Suppose the departure from the market equilibrium is because the government imposed as sales tax. One would expect the tax to be partly borne by producers and partly by consumers. I think (but can't currently prove) the price received by the producers is represented by the price at point E, the price paid by consumers is represented by the price at point C, and the ratio of the burden of sales tax on consumers to producers is CD/DE. The revenue collected by the government is represented by the rectangular region to the left of the line segment CE.
Suppose C was the price set by a monopoly. C would be set by the monopoly producer maximizing price * quantity, with C on the demand curve. BCE still represents the loss to the economy compared to the efficient case. In this case the producer is reaping additional benefit represented by the hatched area minus BDE.
Overall I don't understand what Yglesias is writing. Maybe CIP or someone will be able to explain.
PS: I think BCE is The Harberger Triangle.
PPS: Wiki is unclear. They seem to imply government revenue is represented by some fraction of the Harberger triangle. But it seems to me that BCE represents economic activity that simply doesn't take place - it doesn't represent government revenue. Now I'm totally confused.
PPPS: Uncharitably, I tend to think Yglesias is the hopelessly confused one. When I read Krugman's paragraph that started off Yglesias, then it doesn't seem to be saying anything like what Yglesias or Wiki writes. The Harberger triangle is not captured by government revenues, etc.
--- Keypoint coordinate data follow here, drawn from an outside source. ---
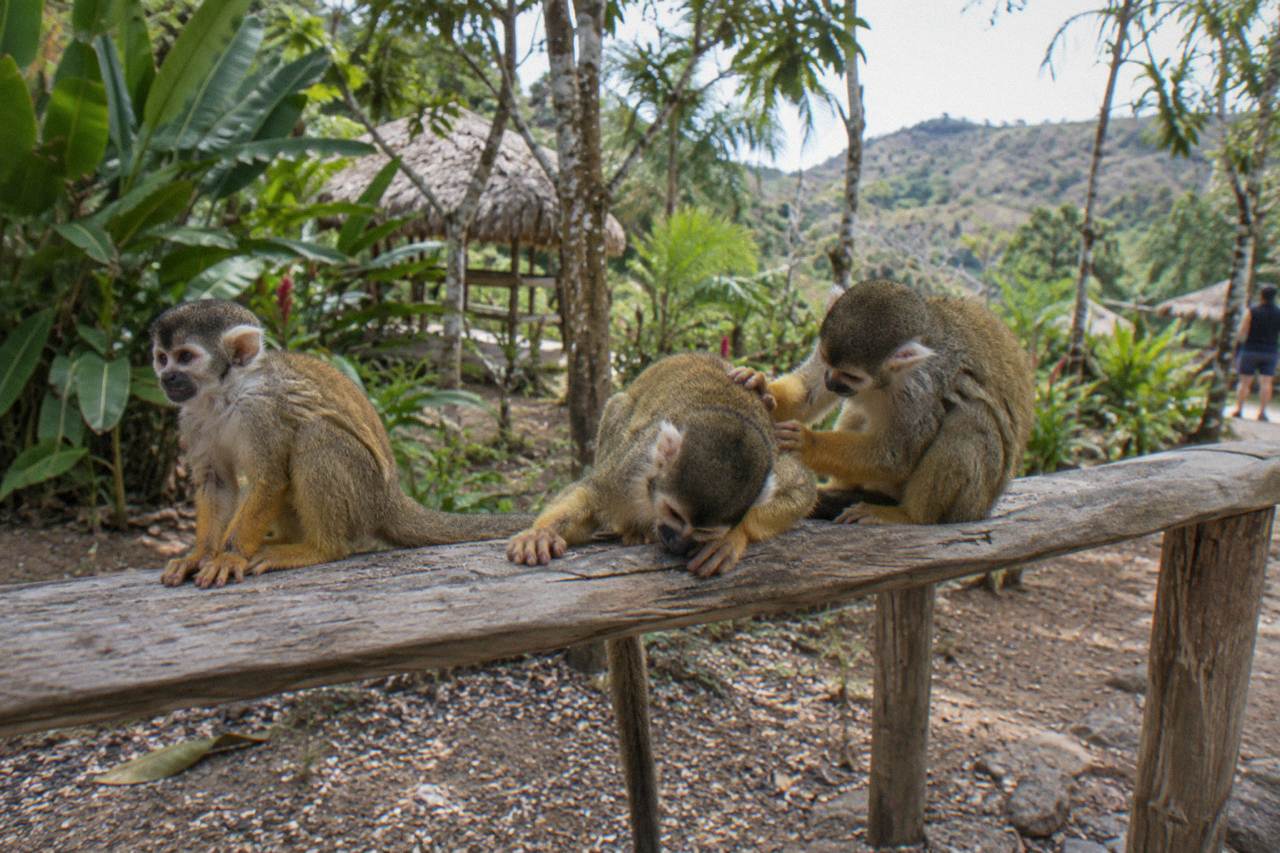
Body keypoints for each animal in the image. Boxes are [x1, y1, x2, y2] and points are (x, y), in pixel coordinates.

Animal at [150, 299, 531, 589]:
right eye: (162, 357)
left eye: (186, 357)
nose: (167, 378)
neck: (224, 395)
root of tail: (390, 498)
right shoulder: (192, 417)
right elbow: (216, 482)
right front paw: (200, 555)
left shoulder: (261, 410)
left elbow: (269, 479)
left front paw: (229, 555)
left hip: (364, 495)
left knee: (316, 435)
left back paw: (320, 548)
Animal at [506, 352, 816, 577]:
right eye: (674, 514)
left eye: (704, 532)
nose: (678, 543)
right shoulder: (632, 468)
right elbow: (591, 494)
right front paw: (542, 533)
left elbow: (803, 491)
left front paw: (730, 540)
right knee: (618, 407)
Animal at [732, 279, 1034, 587]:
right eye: (827, 361)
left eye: (851, 376)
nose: (832, 382)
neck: (885, 380)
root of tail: (986, 509)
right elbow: (808, 394)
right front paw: (760, 385)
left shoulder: (919, 387)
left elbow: (896, 457)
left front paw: (807, 442)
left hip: (971, 505)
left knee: (971, 416)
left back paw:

Now, a key point in all this is that the emissions tax or, equivalently, the rent on emissions permits, does not represent a net loss to society. It’s just a transfer from one set of people to another — from the emitters, and ultimately those who buy their products, to whoever collects the taxes or gets the permits, and ultimately whoever benefits from the revenue or rents thus generated. The only net loss is the Harberger triangle created by the reduction in emissions — which has to be set against the benefits of reduced pollution.
To Krugman's larger point: not taking into account the costs of pollution (i.e., assuming that the efficient market is one in which pollution is costless) is a mistake. I.e., today's "efficient market" really embodies a pollution subsidy.